All lines from the one containing "right wrist: (569, 274)" through the last line below must be duplicated exactly, with nothing outside that span.

Content starts

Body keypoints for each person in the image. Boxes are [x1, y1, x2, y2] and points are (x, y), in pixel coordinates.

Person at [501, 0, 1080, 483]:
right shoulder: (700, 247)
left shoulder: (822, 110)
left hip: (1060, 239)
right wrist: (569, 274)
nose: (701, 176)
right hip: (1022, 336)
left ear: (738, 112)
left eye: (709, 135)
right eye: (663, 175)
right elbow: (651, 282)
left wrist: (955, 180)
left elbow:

Content ends

__Solution for this problem__
right wrist: (569, 274)
nose: (701, 176)
right hip: (1022, 336)
left ear: (738, 112)
left eye: (709, 135)
right eye: (663, 175)
right elbow: (651, 282)
left wrist: (955, 180)
left elbow:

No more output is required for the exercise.